Considerations regarding the actual extent of a grade 3 Interproximal Carious Lesion
I have heard from a certain source that some students are being taught that Grade R3 carious lesions (cavities that just peak past the dentinoenamel junction (DEJ) radiographically into dentine) can be in the right conditions self-limiting and reversible. I guess this is possible if you can change the oral condition from that of being ‘demineralising’ to one of remineralisation and/or if you can seal the lesion or decalcified enamel channel feeding it. This case demonstrates the unexpected extent of such a lesion especially on 15MO. This is a lesion which might be “watched” ‘by a clinician but is actually quite deep in the dentin clinically. Also, there is no real way to “seal” off an interproximal lesion predictably, although there are restorative technologies such as resin infiltration by DMG Icon that appear to show promise.
In addition to the 15 mesial R3 carious lesion, the 14 distal R3 lesion was definitely extended into the outer half of the dentine. After initial preparation, you will see the further extent of demineralized and discoloured dentine, which was also soft, extending pulpally.
Stained or discoloured dentine is not always infected dentine. On excavation with the slow speed round, you can see the next two photographs exhibit the lesion in mid-preparation and in final outline form after removal of all affected dentine. This was assisted via use of a caries detector dye (Kuraray) and slow speed round bur excavation revealing the “true extent” of the caries. The proximal wall of the 15MO was restored with the help of an Omnimatrix and shaping this wall before applying the Dentsply Triodent V3 sectional system to the 14DO (a 5.5mm SuperCurve non-stick matrix was placed before the medium Pink Wave Wedge). Following this, a yellow, premolar-sized V3 tensioner ring was secured interproximally with the tines straddling the Wave Wedge. The contact area was burnished with a ball burnisher. Following
An effort was made to recreate the slight mesiolingual concavity on the proximal wall of 15, a little light stain (GC Optiglaze Colour Kit: Pink Orange) was touched into the fissure re-creation.

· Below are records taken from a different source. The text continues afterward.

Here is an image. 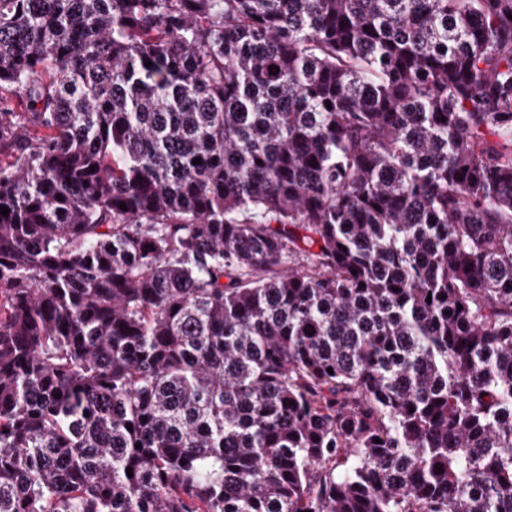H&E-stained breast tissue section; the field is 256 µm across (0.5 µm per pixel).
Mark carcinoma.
<instances>
[{
  "label": "carcinoma",
  "instance_id": "obj_1",
  "mask_svg": "<svg viewBox=\"0 0 512 512\" xmlns=\"http://www.w3.org/2000/svg\"><path fill=\"white\" fill-rule=\"evenodd\" d=\"M0 206V512H512V0H0Z\"/></svg>",
  "mask_w": 512,
  "mask_h": 512
}]
</instances>
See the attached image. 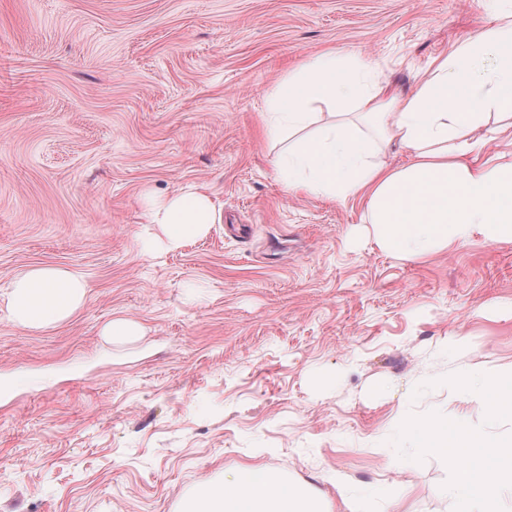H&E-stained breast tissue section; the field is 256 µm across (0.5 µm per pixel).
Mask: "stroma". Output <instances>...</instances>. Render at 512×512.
Masks as SVG:
<instances>
[{
    "mask_svg": "<svg viewBox=\"0 0 512 512\" xmlns=\"http://www.w3.org/2000/svg\"><path fill=\"white\" fill-rule=\"evenodd\" d=\"M486 15L473 0H0V287L89 288L67 322L0 317V512H181L245 464L325 512H456L411 422L512 437V241L402 259L364 205L287 191L259 114L329 51L410 92ZM192 186L201 238L146 254L151 202ZM139 335L107 341L111 320ZM344 490H337L336 475ZM494 385L480 375H471L460 380V392L467 397L487 398L494 394Z\"/></svg>",
    "mask_w": 512,
    "mask_h": 512,
    "instance_id": "obj_1",
    "label": "stroma"
}]
</instances>
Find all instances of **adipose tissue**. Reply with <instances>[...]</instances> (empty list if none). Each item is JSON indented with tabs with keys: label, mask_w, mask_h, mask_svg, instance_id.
I'll list each match as a JSON object with an SVG mask.
<instances>
[{
	"label": "adipose tissue",
	"mask_w": 512,
	"mask_h": 512,
	"mask_svg": "<svg viewBox=\"0 0 512 512\" xmlns=\"http://www.w3.org/2000/svg\"><path fill=\"white\" fill-rule=\"evenodd\" d=\"M478 3L485 30L435 58L409 93L331 53L289 71L261 114L282 145L275 165L286 188L362 199L374 240L405 258L475 235L512 240V154L483 156L490 140L512 142V0ZM318 104L334 109L335 119L319 121ZM393 145L406 156L395 167L380 159ZM214 219L206 194L177 191L149 209L143 245L179 248ZM87 288L77 271L33 267L9 280L0 311L18 327L40 330L68 320ZM413 428L427 451L447 461L457 512H500L512 488L511 446L484 441L465 421L455 423L452 443L434 423ZM182 512L321 509L280 472L244 465L228 481L201 486Z\"/></svg>",
	"instance_id": "obj_1"
}]
</instances>
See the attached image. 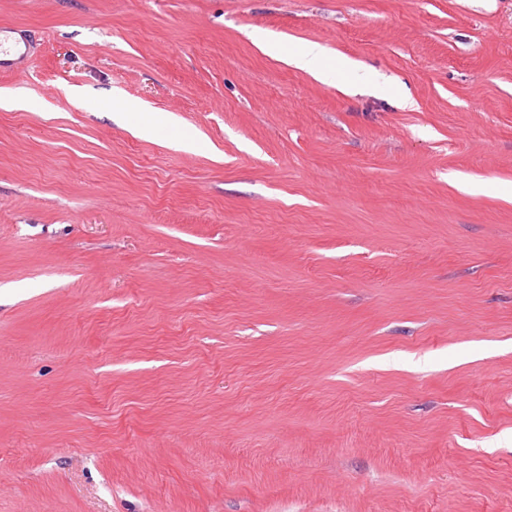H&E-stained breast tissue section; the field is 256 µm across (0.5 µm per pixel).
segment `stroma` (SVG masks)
I'll list each match as a JSON object with an SVG mask.
<instances>
[{"mask_svg": "<svg viewBox=\"0 0 512 512\" xmlns=\"http://www.w3.org/2000/svg\"><path fill=\"white\" fill-rule=\"evenodd\" d=\"M1 22L0 512H512V0ZM18 29L11 26H0V71L3 73H15L19 71L18 62L9 57L19 54V59H26L32 46L23 38ZM260 44L266 53L274 56H282L278 40L263 37ZM319 54L320 50L318 48L299 43L295 44L293 49L288 52V55L282 57L287 64L308 72L319 81L327 82V74L316 65V57Z\"/></svg>", "mask_w": 512, "mask_h": 512, "instance_id": "obj_1", "label": "stroma"}]
</instances>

The entire restoration was completed with a single shade of GC G-Aenial Posterior A2 following a thin liner of GC G-Aenial Flo X A2, to achieve an outstanding chameleon effect.
The post-operative film is attached for comparison. Early Grade 3 lesions “are” dangerous. The radiographic extent of R3 carious lesions are not always predictably confined to the outer dentin, as a lesion is only visible radiographically when 1/3rd of the buccolingual width of the tooth is affected. (BDJ 1988; 164(80):243-247).
Often, occlusal and some proximal carious lesions tract narrow and deep, as they do in some deeply stained fissures and marginal ridge hairline fractures with no radiographic evidence of dentinal involvement. My personal clinical approach is to treat R3 lesions to prevent possible more extensive tooth destruction in the future. Food for thought. If you have access to DMG Icon, you can definitely try to remineralize the lesion, although the final result is not radiopaque. You will need to follow the patient and the radiographic lesion closely on recall examinations.